OLPC has long been wary of trying to integrate a Microsoft operating system into its "XO" computers, however, this week it appears that a compromise may yet be reached that would allow the $100 computers to run either OLPC's proprietary Sugar OS, or Microsoft's Windows.

As such, a rift has developed between supporters of each OS and there are growing concerns that education may no longer be OLPC's top priority.
The One Laptop Per Child project is about to find out whether Microsoft Corp., a rival the nonprofit group once derided, is the solution to its problems in spreading inexpensive portable computers to schoolchildren.

Microsoft and the laptop organization announced Thursday that the nonprofit's green-and-white "XO" computers now can run Windows in addition to their homegrown interface, which is built on the open Linux operating system. That had been anticipated for months, but it amounts to a major shift.
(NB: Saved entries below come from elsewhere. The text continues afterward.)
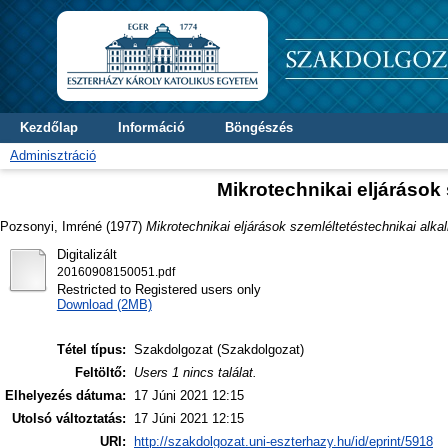
Kezdőlap
Információ
Böngészés
Adminisztráció
Mikrotechnikai eljárások
Pozsonyi, Imréné
(1977)
Mikrotechnikai eljárások szemléltetéstechnikai alk
Digitalizált
20160908150051.pdf
Restricted to Registered users only
Download (2MB)
Tétel típus:
Szakdolgozat (Szakdolgozat)
Feltöltő:
Users 1 nincs találat.
Elhelyezés dátuma:
17 Júni 2021 12:15
Utolsó változtatás:
17 Júni 2021 12:15
URI:
http://szakdolgozat.uni-eszterhazy.hu/id/eprint/5918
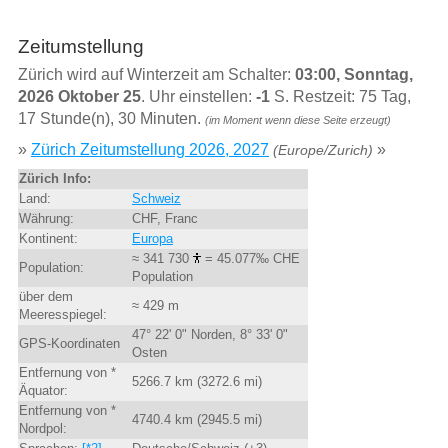
Zeitumstellung
Zürich wird auf Winterzeit am Schalter:
03:00, Sonntag,
2026 Oktober 25
. Uhr einstellen:
-1
S. Restzeit: 75 Tag,
17 Stunde(n), 30 Minuten.
(im Moment wenn diese Seite erzeugt)
»
Zürich Zeitumstellung 2026, 2027
»
(Europe/Zurich)
Zürich Info:
Land:
Schweiz
Währung:
CHF, Franc
Kontinent:
Europa
≈ 341 730
= 45.077‰ CHE
Population:
Population
über dem
≈ 429 m
Meeresspiegel:
47° 22' 0" Norden, 8° 33' 0"
GPS-Koordinaten
Osten
Entfernung von *
5266.7 km (3272.6 mi)
Äquator:
Entfernung von *
4740.4 km (2945.5 mi)
Nordpol:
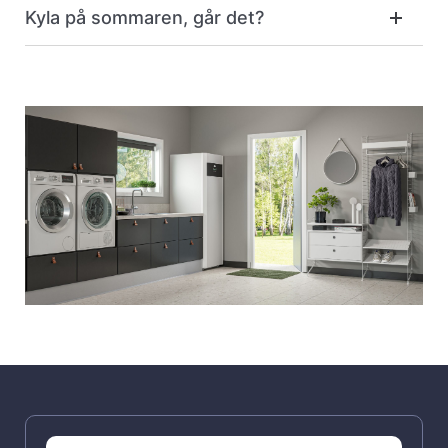
Kyla på sommaren, går det?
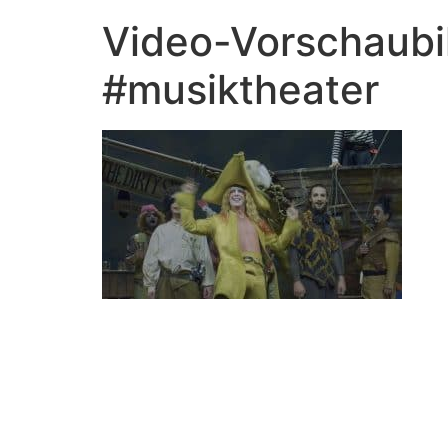
Video-Vorschaubi
#musiktheater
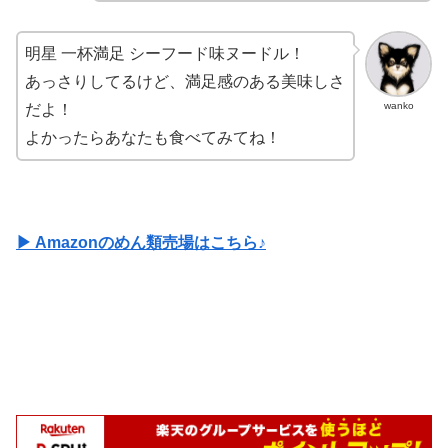
明星 一杯満足 シーフード味ヌードル！
あっさりしてるけど、満足感のある美味しさ
wanko
だよ！
よかったらあなたも食べてみてね！
▶ Amazonのめん類売場はこちら♪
Nicholas Negroponte, the founder of the laptop project — which aims to produce $100 computers but now sells them at $188 — acknowledged that having Windows as an option could reassure education ministers who have hesitated to buy XOs with its new interface, called Sugar. Negroponte had hoped to sell several million laptops by now; instead he has gotten about 600,000 orders.

Beginning in limited runs next month, XO buyers will have the option of computers loaded with or without Windows. Versions with Windows will cost $18 to $20 more; $3 of that is for Windows, and the rest covers hardware adjustments, like an additional memory-card slot, needed to make Windows run.

Negroponte indicated last month that eventually, Windows could be the sole operating system, with Sugar serving as educational software running on top of it. But he said Thursday he does not envision that happening.

Still, a key question will be whether having Windows on the laptops means children make less use of Sugar, one of the project's core innovations. Recently a splinter group formed to keep up development of Sugar, and Negroponte is enduring complaints that education is no longer his top priority.